Чашу Клефтис, конечно, отнес в храм – но вернулся без денег и очень удрученный, а Тимандре рассказал, что Аитон его очень сильно бранил и грозил проклятием за то, что принес эту чашу. Оказывается, она принадлежала культу Минотавра, рожденного от связи царицы Пасифаи, жены Миноса, с быком, обреченным в жертву Посейдону. Тело у Минотавра было мужское, а голова – бычья. Ариадна, воплощавшая в то время богиню-на-земле, была его сестрой, но помогла Тезею найти выход из Лабиринта и одолеть Минотавра не только потому, что влюбилась в афинского героя. Она хотела избавиться от своего ужасного брата, который вожделел ее. Аитон раньше рассказывал, что Посейдон поразил Крит землетрясением из-за того, что Минотавр жаждал осквернить Великую Богиню и получить трон Миносов после смерти отца. Эту чашу, сказал тогда Аитон, нужно снова предать земле, чтобы не гневить Посейдона. Конечно, недра начали дышать именно потому, что бог разгневался на Клефтоса, коснувшегося чаши!

После этого отец Тимандры даже не заглядывал в те подземные коридоры, где нашел чашу с изображением Минотавра. И девушка была убеждена, что Аитон в самом деле вернул земле древнее сокровище. Но вот она снова держит чашу в руках!

– Пей же, – настойчиво сказал Аитон, и Тимандра, которая хотела спросить, почему ей подана запретная чаша, не осмелилась возразить и сделала несколько глотков.
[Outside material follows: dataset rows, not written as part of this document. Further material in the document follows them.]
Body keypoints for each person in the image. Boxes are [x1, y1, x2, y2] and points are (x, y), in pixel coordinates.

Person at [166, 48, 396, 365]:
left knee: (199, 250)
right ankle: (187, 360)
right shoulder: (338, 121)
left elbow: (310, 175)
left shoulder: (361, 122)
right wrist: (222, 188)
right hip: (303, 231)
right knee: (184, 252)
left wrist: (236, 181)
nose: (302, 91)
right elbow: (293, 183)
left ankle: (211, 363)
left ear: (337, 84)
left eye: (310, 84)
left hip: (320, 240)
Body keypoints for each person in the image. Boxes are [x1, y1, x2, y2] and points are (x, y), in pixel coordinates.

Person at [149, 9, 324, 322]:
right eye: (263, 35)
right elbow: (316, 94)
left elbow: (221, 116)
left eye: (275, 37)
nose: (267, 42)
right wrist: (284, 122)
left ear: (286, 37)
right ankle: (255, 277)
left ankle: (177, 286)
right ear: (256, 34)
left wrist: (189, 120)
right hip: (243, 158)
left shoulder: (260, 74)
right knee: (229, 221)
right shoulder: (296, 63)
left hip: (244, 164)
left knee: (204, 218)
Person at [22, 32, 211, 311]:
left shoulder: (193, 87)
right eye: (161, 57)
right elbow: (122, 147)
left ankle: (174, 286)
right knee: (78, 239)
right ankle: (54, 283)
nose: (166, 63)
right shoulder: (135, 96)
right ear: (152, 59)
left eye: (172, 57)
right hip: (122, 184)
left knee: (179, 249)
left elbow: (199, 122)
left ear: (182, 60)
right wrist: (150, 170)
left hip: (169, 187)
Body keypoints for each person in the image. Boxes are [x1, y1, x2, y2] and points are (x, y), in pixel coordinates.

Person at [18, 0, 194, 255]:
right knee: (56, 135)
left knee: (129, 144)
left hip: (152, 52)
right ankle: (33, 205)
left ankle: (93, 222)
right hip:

– Выпей до дна! – велел Аитон, но девушка оцепенела.

Такого пряного, сладкого, тягучего и пьянящего вина она никогда не пила!

Оно было похоже на свежий мед, и в то же время в нем отзывался темный, терпкий вкус, который вмиг связал язык Тимандре, и она ощутила, что ее покинул дар речи, а потом в глазах потемнело и руки ослабели.